Carl told me that he was sitting at a stop light and noticed the other drivers sitting in cars around him. It dawned on him that they all had stories he knew nothing about. It seemed overwhelming to him for a moment and he asked me if I thought he was going crazy? On the contrary, I responded, it seemed like he was maturing. "You are breaking out of your narcissistic bubble and becoming empathic."

"You mean it's a good thing," he asked skeptically.

"Absolutely," I replied. "Your wondering and caring about your fellow human beings is an important step onto your spiritual path."

Carl seemed content and went on to talk about other things.

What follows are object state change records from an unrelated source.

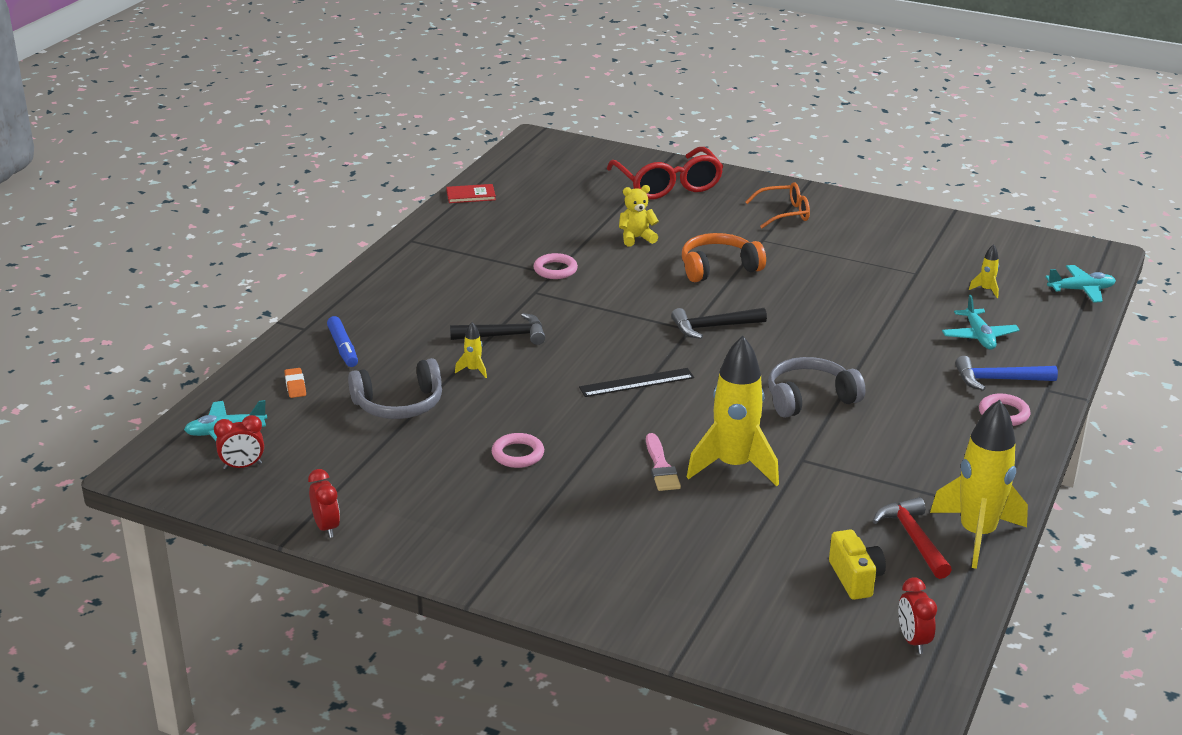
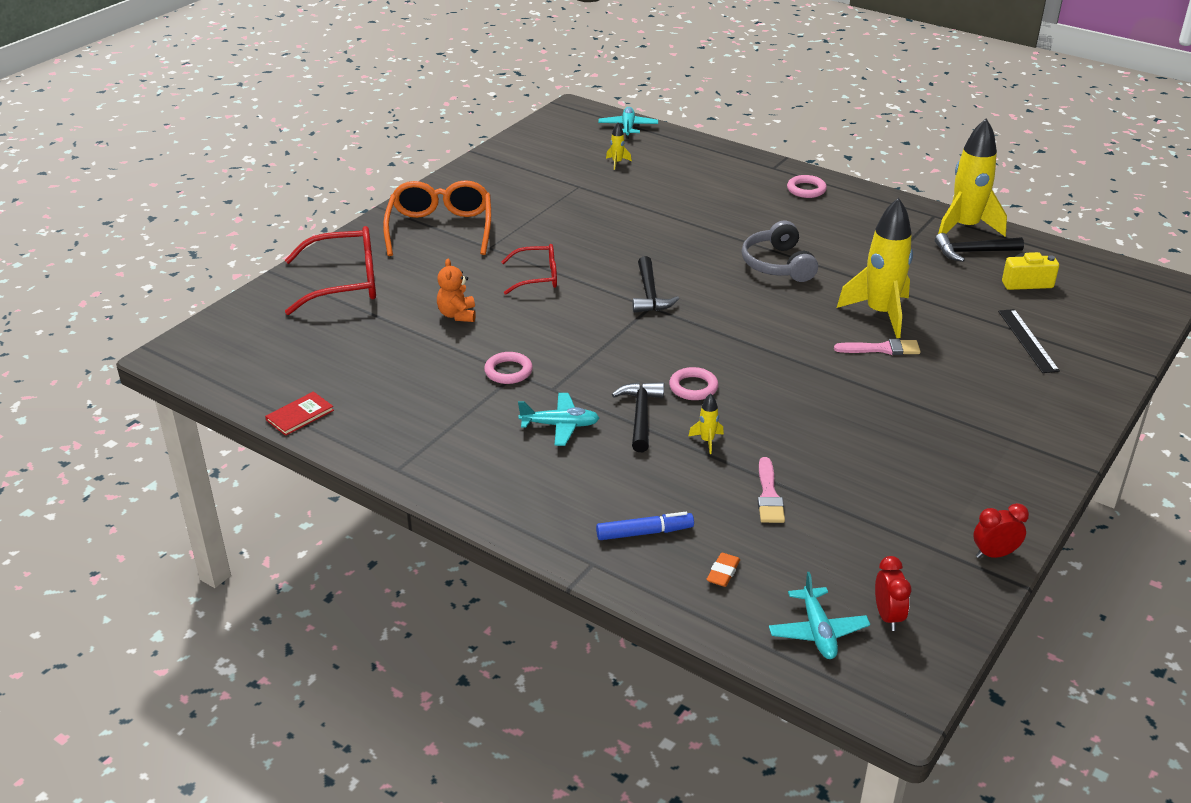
camera: 80 degrees left, 5 degrees up
orange eraser [284,368,306,398] -> orange eraser turned 60 degrees counterclockwise [706,553,740,587]
grey headphones [348,358,442,419] -> pink brush [758,457,785,523]
red book [446,184,496,203] -> red book turned 45 degrees clockwise [265,392,334,436]
pink ring [492,433,544,468] -> pink ring moved to [669,367,718,400]
black ruler [579,368,694,397] -> black ruler moved to [998,309,1060,373]
yellow teddy bear [619,185,659,246] -> orange teddy bear [437,259,476,322]
orange headphones [682,233,766,282] -> red glasses [501,244,557,295]
orange glasses [745,182,810,228] -> orange glasses [383,180,491,256], size x1.67
red hammer [873,497,952,579] -> black hammer [935,233,1024,262]
red clock [898,577,937,654] -> none
turquoise plane [942,295,1020,350] -> turquoise plane moved to [518,393,599,446]
blue hammer [955,356,1058,391] -> none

In A Course In Miracles this looking on our brother with love and seeing him as part of the whole of which we are also a part is what ACIM calls faith, It is written in ACIM, "To have faith is to heal. It is the sign that you have accepted the Atonement for yourself, and would therefore share it." T-19.I.9:1-2

Sunday, October 1, 2017

Should I put my own oxygen mask on first?

If you are spiritually mature, you understand that you are a teacher of God by your example, the life you have created, the values you act on, the opinions, interpretations, and meanings you make and share. Actions speak louder than words and actions come from our beliefs about what it is we think we want to have happen.

The pupils of the life course we teach have been assigned to us often by circumstances that we can't account for. They come into our lives because there is something they can learn from us and us from them.

A person asked Mother Teresa, "Jesus said that the way to the kingdom is to love as I have loved and I wonder whom should I love?" Mother Teresa replied, "Love whomever Life puts in your path."

Stephen Gaskin said one time that in the end all we have to offer another human being is our own state of existence. So what condition is your condition in? We need to be attentive to our own well being if we are to be of any help to anyone else. People should follow the airplane rule and put their own oxygen mask on first, then attend to the needs of others.